Fu questo il vero errore di Giorgio Almirante. Non l’avere scritto sulla “Difesa della razza” (in prevalenza reportages etnografici sulle varie regioni italiane), colpa difficilmente rinfacciabile in un’Italia che ha avuto per presidente della Corte Costituzionale l’ex presidente del Tribunale supremo della Razza. Non l’avere, come fu accusato, espresso tolleranza per il terrorismo di destra, da lui sempre condannato: e neppure l’aver paragonato, al congresso del Msi nel 1970, le ausiliarie della Rsi alle “ragazze di Tombolo”. Ma l’essere rimasto, a differenza del fascista “storico” Michelini, un uomo della Repubblica sociale, che percepiva la sconfitta come un blasone e il frigorifero in cui venivano conservati – secondo la definizione andreottiana – i voti missini una garanzia contro le infezioni batteriche della prima repubblica.

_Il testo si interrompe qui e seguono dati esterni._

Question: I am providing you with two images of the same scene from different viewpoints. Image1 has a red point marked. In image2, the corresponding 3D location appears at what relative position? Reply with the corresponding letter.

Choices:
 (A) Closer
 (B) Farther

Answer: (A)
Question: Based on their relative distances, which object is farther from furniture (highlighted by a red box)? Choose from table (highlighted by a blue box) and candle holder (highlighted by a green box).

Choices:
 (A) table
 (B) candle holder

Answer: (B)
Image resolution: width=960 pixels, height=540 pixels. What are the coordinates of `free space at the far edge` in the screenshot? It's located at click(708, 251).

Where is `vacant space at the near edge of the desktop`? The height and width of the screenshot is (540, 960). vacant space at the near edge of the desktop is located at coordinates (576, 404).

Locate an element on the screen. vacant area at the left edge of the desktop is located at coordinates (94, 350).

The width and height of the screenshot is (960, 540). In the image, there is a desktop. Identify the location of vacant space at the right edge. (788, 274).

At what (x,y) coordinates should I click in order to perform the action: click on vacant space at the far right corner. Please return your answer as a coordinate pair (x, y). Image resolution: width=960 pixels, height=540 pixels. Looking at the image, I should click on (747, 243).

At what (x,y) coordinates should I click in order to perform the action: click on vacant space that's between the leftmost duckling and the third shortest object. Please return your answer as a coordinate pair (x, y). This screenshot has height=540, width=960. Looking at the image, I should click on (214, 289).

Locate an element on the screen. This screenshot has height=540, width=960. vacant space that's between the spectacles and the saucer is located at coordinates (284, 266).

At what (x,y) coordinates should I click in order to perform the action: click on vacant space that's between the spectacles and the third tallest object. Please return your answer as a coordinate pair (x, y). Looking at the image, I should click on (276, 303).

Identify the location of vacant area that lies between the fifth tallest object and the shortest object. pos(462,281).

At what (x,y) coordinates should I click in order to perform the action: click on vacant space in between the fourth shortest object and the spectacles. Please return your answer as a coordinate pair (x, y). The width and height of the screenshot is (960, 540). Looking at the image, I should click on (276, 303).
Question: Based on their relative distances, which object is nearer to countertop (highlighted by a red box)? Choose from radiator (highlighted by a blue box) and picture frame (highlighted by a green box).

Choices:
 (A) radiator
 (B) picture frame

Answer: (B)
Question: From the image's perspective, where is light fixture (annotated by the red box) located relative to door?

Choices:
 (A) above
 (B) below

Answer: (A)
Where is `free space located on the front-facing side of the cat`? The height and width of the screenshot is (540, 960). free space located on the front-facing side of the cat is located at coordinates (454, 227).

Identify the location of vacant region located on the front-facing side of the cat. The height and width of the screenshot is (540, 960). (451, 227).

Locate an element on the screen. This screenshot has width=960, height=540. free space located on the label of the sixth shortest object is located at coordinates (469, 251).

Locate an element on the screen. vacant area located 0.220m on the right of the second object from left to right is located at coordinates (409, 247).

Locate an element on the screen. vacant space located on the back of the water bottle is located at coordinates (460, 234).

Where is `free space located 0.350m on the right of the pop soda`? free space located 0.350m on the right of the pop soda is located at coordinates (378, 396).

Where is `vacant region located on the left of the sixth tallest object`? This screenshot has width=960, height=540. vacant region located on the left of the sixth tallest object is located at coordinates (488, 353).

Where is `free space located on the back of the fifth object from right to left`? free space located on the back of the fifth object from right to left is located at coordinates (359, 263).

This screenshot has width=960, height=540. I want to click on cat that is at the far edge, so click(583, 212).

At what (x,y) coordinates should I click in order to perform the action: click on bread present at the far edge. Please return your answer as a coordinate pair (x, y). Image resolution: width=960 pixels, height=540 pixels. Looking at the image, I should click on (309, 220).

L’esperienza insegna purtroppo che i bambini tenuti troppo a lungo sotto una campana di vetro sono i primi a soccombere al contagio al primo contatto con gli altri, per l’impossibilità di maturare gli specifici anticorpi. E quanto è avvenuto a buona parte della vecchia classe dirigente missina ne costituisce – spiace dirlo – una conferma.
Eppure, astrazion fatta per i limiti del politico, rimane l’uomo. Di cui la stessa mediocrità dei successori dimostra l’inusuale grandezza. Rimane lo straordinario oratore, il parlamentare espertissimo, che il Parlamento, proprio per eccesso d’amore, come sostiene Paolo Armaroli, processò in un celebre volume. Rimane il capo partito divenuto, man mano che i suoi baffi s’imbiancavano, l’umanissimo pater familias di una comunità umana tenuta insieme anche dal suo esempio. Rimane il padre putativo che accompagnò all’estremo saluto troppi figli, vittime di una guerra civile assurda, di anni formidabili, nell’accezione latina del termine, per cui solo un folle o un criminale può nutrire nostaglia. Rimane il papà di Venturini, di Falvella, dei fratelli Mattei, di Mantakas, di Ramelli e di tanti altri.
Ed è per questo che, nel ricordarlo, e ricordando con lui gli anni di una giovinezza acerba e perduta, non posso fare a meno di avere gli occhi umidi, magari nascondendoli. Come il costume da bagno che quella mattina di settembre cercai invano di dissimulare di fronte a lui.